If the environment is not conducive to supporting effective collaboration, organizations can’t innovate, sell, or help customers properly; Ramirez shared. “Organizations need access to three dimensions of insights, users have to be able to manage and optimize their experience around technology,” he added. Here is where IT comes into play, as they must understand how to best optimize that work experience and the facilities; if employees must go into an office.
Friction doesn’t enable good experiences, Rameriz told me. What does? Improving the collaborative experience drives better engagement, rather than folks retracting back or growing frustrated. And employees are willing to leave their jobs if they have ‘subpar’ experiences, as are customers who are more than glad to move to a competitor.
Most people are willing to do so in a heartbeat if they do not get the kind of service they expect. Rameriz further told me that while people need to meet every once in a while, individual work remains impactful. “Lots of folks had artificial confidence they got things done when they were in the office, but remote work forced them to become more goal and process drive – more so than previously,” he said.
All this can impact the speed of business innovation, Rameriz noted, adding: “Managers only typically see the result in most cases, so they find it difficult to quantify where the friction or obstacles come in along the way, lots of time.” Finding the root cause helps improve overall results, rather than demanding everyone needs to be in the office because of a need to micromanage – he contends.
Not only Office Workers Use Collab Tools
There are tons of employees working in manufacturing and warehouses, the kinds of jobs that also count on collaboration tools: and even some advanced applications like virtual and augmented reality that can help produce microchips from afar.
There are even applications of AR that help pull off remote surgeries assisted by machinery helping doctors. And in research/design and software design, where the goal is not the same all the time – especially if the goal is to produce something well understood – collaboration tools can be; useful.
See how virtual reality helps train employees
This is especially true as most of the time: these companies set aggressive goals. “Some old-school tech product firms want folks in-office, but what about that quiet time?”
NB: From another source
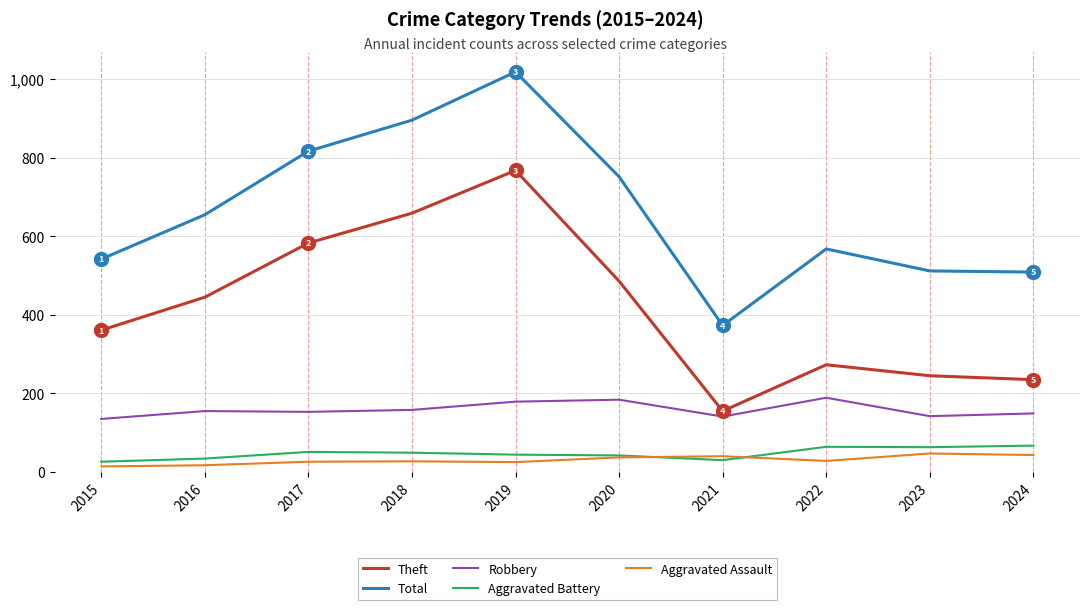

Read the Theft value at 2024.

235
Not everyone is (always) collaborating, all the time, or even getting together as much as one might assume. “This is why it remains important to identify if collaborative work happens 20 percent of the time or 40 percent of the time, upfront or at the debrief point – so employees can do their jobs more effectively.”
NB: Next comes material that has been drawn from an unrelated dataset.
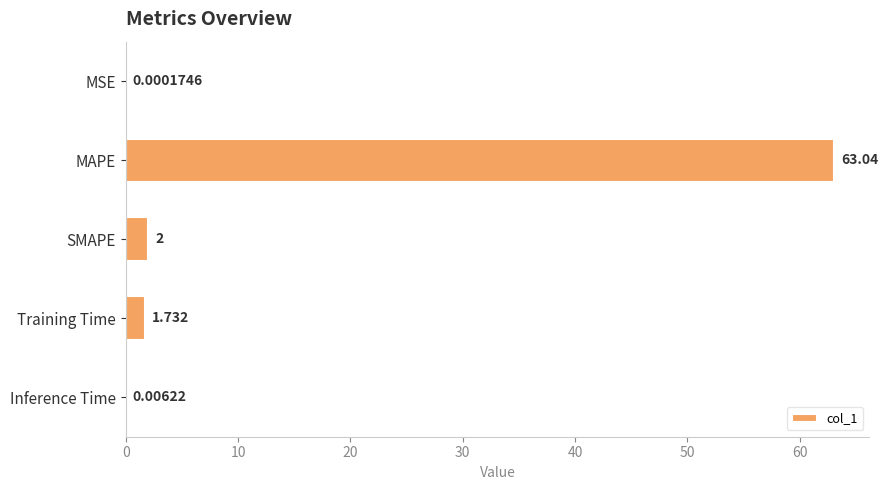

Which category has the highest value across all series?

MAPE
“Really good” managers get this, whereas others will mandate employees come into the office all the time: but there is value in understanding where employees thrive best, which typically yields the best results.”
As we continue to push the boundaries of what is possible with the help of collaboration tools, companies and employees will have to continue to adapt. This is especially true as customer expectations, too, continue to rise. With so many tools helping facilitate various experiences, it remains important for intelligence to stay at the center of tweaking said experiences.
If these tools are leveraged right, it could mean the difference between retaining a customer and losing one because of an experience that could have been better.
Ramirez believes that now is the time to make the investment in intelligence tools, not just because that’s what Vyopta does, but because, as he said, he’s seen the technology make a difference in things like a company’s bottom line along with customer and employee happiness/productivity.